3. What do you think is the most important thing we need in the fight for suicide prevention?
Sheba: We need to learn the warning signs of people at risk for suicide, teach them to recognize when they need help, and then connect them to care and support. We also need to increase equity in access to mental health care and improve treatment service quality. For many, the process of seeking out routine, consistent treatment can be daunting if you aren’t covered by insurance and can’t afford out-of-pocket expenses. Racial and ethnic minorities continue to have limited access to mental and behavioral health care compared to their white counterparts in America.
Natalia: Awareness needs to be front and center. People who have dealt with suicide attempts or ideation, and those effected by the aftermath of a suicide need to feel that they can talk about their experience without the fear of being stigmatized.
3a. How do we begin implementing this?
Sheba: I think we must start on a personal level, creating safe spaces within our own relationships with family, friends, and coworkers. Stigma related to having a mental health condition continues to be a barrier to treatment. I think we can combat that stigma by talking about our daily struggles and normalizing seeking help as a strength not a weakness.
Natalia: I have found my weekly touch bases with my manager very helpful. We discuss both work issues and how I’m feeling. If this is not a general practice, I think it should be implemented company wide. By having this opportunity, I’m able to talk with my manager about what’s going on with myself and the very act of having that space to talk often reduces any anxiety and/or depression I may be going through at the time.
4. What are you doing to bring awareness and drive change?
Sheba: In Andrew’s honor, I conceived and orchestrated “fearLESS: Our Stories Inspire,” a Merkle CXM series in the Americas region featuring interviews with key company leaders and team members around the organization who share their struggles with a mental health condition. I believe that such openness about our experiences and the work we’ve done to better ourselves can end stigma and create a roadmap for others to get the help they need. I also speak openly about my own mental wellness journey so I can lead by example and hopefully be a light in other’s darkness.

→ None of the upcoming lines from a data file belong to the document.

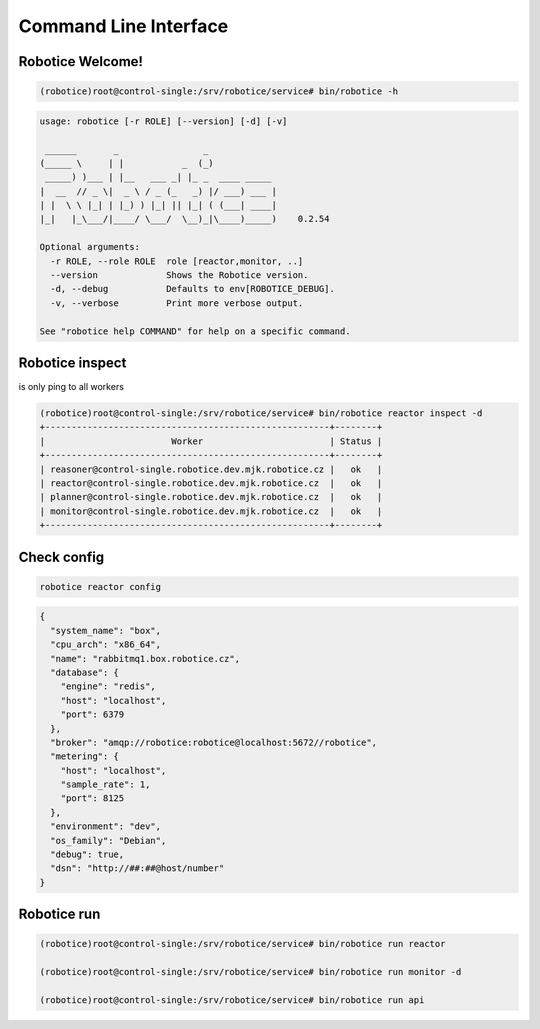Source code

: .. _cli-test:

======================
Command Line Interface
======================

Robotice Welcome!
----------------

.. code-block:: bash

	(robotice)root@control-single:/srv/robotice/service# bin/robotice -h

.. code-block:: yaml

	usage: robotice [-r ROLE] [--version] [-d] [-v]

	 ______       _                _             
	(_____ \     | |           _  (_)            
	 _____) )___ | |__   ___ _| |_ _  ____ _____ 
	|  __  // _ \|  _ \ / _ (_   _) |/ ___) ___ |
	| |  \ \ |_| | |_) ) |_| || |_| ( (___| ____|
	|_|   |_\___/|____/ \___/  \__)_|\____)_____)    0.2.54

	Optional arguments:
	  -r ROLE, --role ROLE  role [reactor,monitor, ..]
	  --version             Shows the Robotice version.
	  -d, --debug           Defaults to env[ROBOTICE_DEBUG].
	  -v, --verbose         Print more verbose output.

	See "robotice help COMMAND" for help on a specific command.


Robotice inspect
----------------

is only ping to all workers

.. code-block:: bash
   
	(robotice)root@control-single:/srv/robotice/service# bin/robotice reactor inspect -d
	+------------------------------------------------------+--------+
	|                        Worker                        | Status |
	+------------------------------------------------------+--------+
	| reasoner@control-single.robotice.dev.mjk.robotice.cz |   ok   |
	| reactor@control-single.robotice.dev.mjk.robotice.cz  |   ok   |
	| planner@control-single.robotice.dev.mjk.robotice.cz  |   ok   |
	| monitor@control-single.robotice.dev.mjk.robotice.cz  |   ok   |
	+------------------------------------------------------+--------+


Check config
-----

.. code-block:: bash

	robotice reactor config

.. code-block:: yaml

	{
	  "system_name": "box",
	  "cpu_arch": "x86_64",
	  "name": "rabbitmq1.box.robotice.cz",
	  "database": {
	    "engine": "redis",
	    "host": "localhost",
	    "port": 6379
	  },
	  "broker": "amqp://robotice:robotice@localhost:5672//robotice",
	  "metering": {
	    "host": "localhost",
	    "sample_rate": 1,
	    "port": 8125
	  },
	  "environment": "dev",
	  "os_family": "Debian",
	  "debug": true,
	  "dsn": "http://##:##@host/number"
	}


Robotice run
----------------

.. code-block:: bash
   
	(robotice)root@control-single:/srv/robotice/service# bin/robotice run reactor
	
	(robotice)root@control-single:/srv/robotice/service# bin/robotice run monitor -d

	(robotice)root@control-single:/srv/robotice/service# bin/robotice run api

Natalia: I would say that doing exercises like this interview can help in providing awareness to people who would not otherwise know about the aftereffects of suicide has on individuals and the loved ones left behind and let others who are dealing with suicidal ideation know that they are not alone. I have heard that suicide is selfish, but I would say be compassionate with those who are suffering with this intense pain because it is this pain that drives people to consider suicide as a means of relief.
5. What is one thing you would want others to do on September 10th for World Suicide Prevention Day?
Sheba: I want us to check in with someone who might be struggling in silence. Open that discussion and be brave enough to ask, “How are you doing? Really?” Create security by sharing that you are struggling too. Talk about the things that have worked to help you feel better and the things that are still troubling you. Often, we just want to know we aren’t alone, and that can make a difference in someone’s sense of self-worth.
Natalia: Talk with a friend or person you know who may be struggling if they are open to talking about what they are going through. Just sit there and listen to them. Give them your attention. Don’t offer platitudes or try to help them solve the issue because oftentimes, in my experience, that could lead the person dealing with suicidal ideation feeling worse and exacerbate the situation.